Perhaps the most interesting segments of this book are in Chapters 3, 4, 5 and 6, where Katrak offers a sweeping yet close enough view of both established and emerging artists from India and the global Indian diaspora. Whereas Chapter 3 is split along the lines of local and diasporic innovations in kathak (Nataraj, Mangaldas, Sheth), bharatanatyam (Johar, Sarabhai, Pada), and personal journeys of discovery or rediscovery (Chettur), Chapters 4, 5 and 6 largely focus on either work in the diaspora or the transnational exchanges between artists in India and the global North in the recent past that have led to a cross-fertilisation of ideas in dance across national and international borders. It is in these sections that the under-examined and overlooked dance experimentations of diaspora artists come to light. Also, these chapters seem to signal the growth of a highly mobile generation of artists in the twenty-first century who seem to have located themselves artistically between the interstices of multiple cultures. Katrak’s discussion of these artists as wide-ranging as Anita Ratnam, Hari Krishnan and Akram Khan underscores the importance of the migration and exchange of ideas that shape much of current, hybrid contemporary dance work today. 

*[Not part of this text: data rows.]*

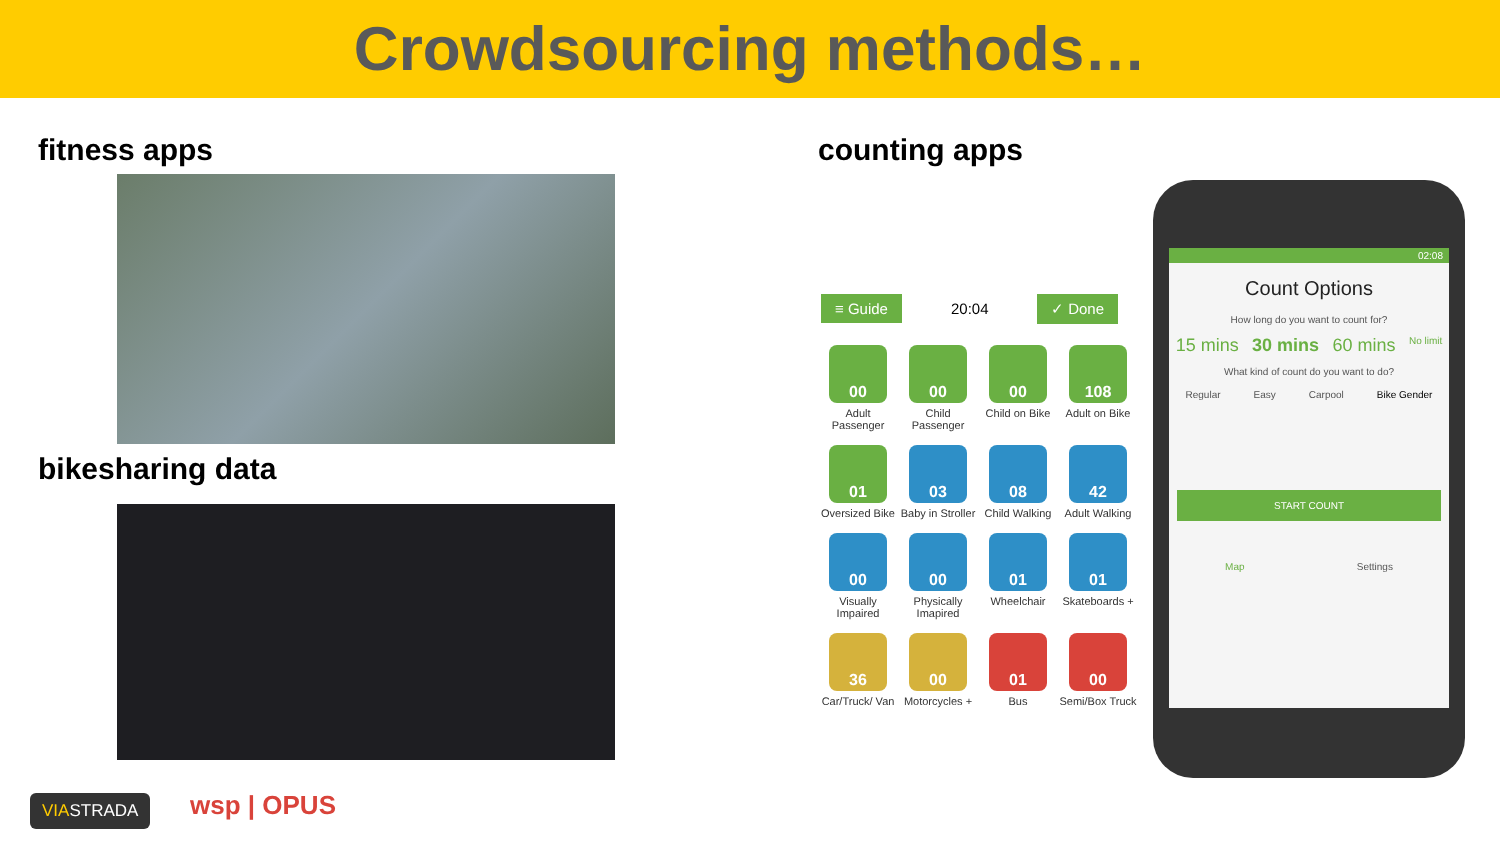Crowdsourcing methods…
fitness apps counting apps
bikesharing data
≡ Guide 20:04 ✓ Done
00
Adult Passenger
00
Child Passenger
00
Child on Bike
108
Adult on Bike
01
Oversized Bike
03
Baby in Stroller
08
Child Walking
42
Adult Walking
00
Visually Impaired
00
Physically Imapired
01
Wheelchair
01
Skateboards +
36
Car/Truck/ Van
00
Motorcycles +
01
Bus
00
Semi/Box Truck
02:08
Count Options
How long do you want to count for?
15 mins 30 mins 60 mins No limit
What kind of count do you want to do?
Regular Easy Carpool Bike Gender
START COUNT
Map Settings
VIASTRADA wsp | OPUS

There are some rather important omissions in this book, such as the absence of any discussion of the work of the feminist choreographers Manjusri Chaki Sircar and Ranjabati Sircar (who both were also part of the 1984 East-West Dance Encounter that Katrak usefully highlights as a watershed moment in the history of contemporary dance in India). However, such oversights notwithstanding, Contemporary Indian Dance is an example of solid academic research done in the field, and as such, a most welcome addition to dance scholarship. 

Dr. Prarthana Purkayastha is a lecturer in Theatre and Performance at the University of Plymouth.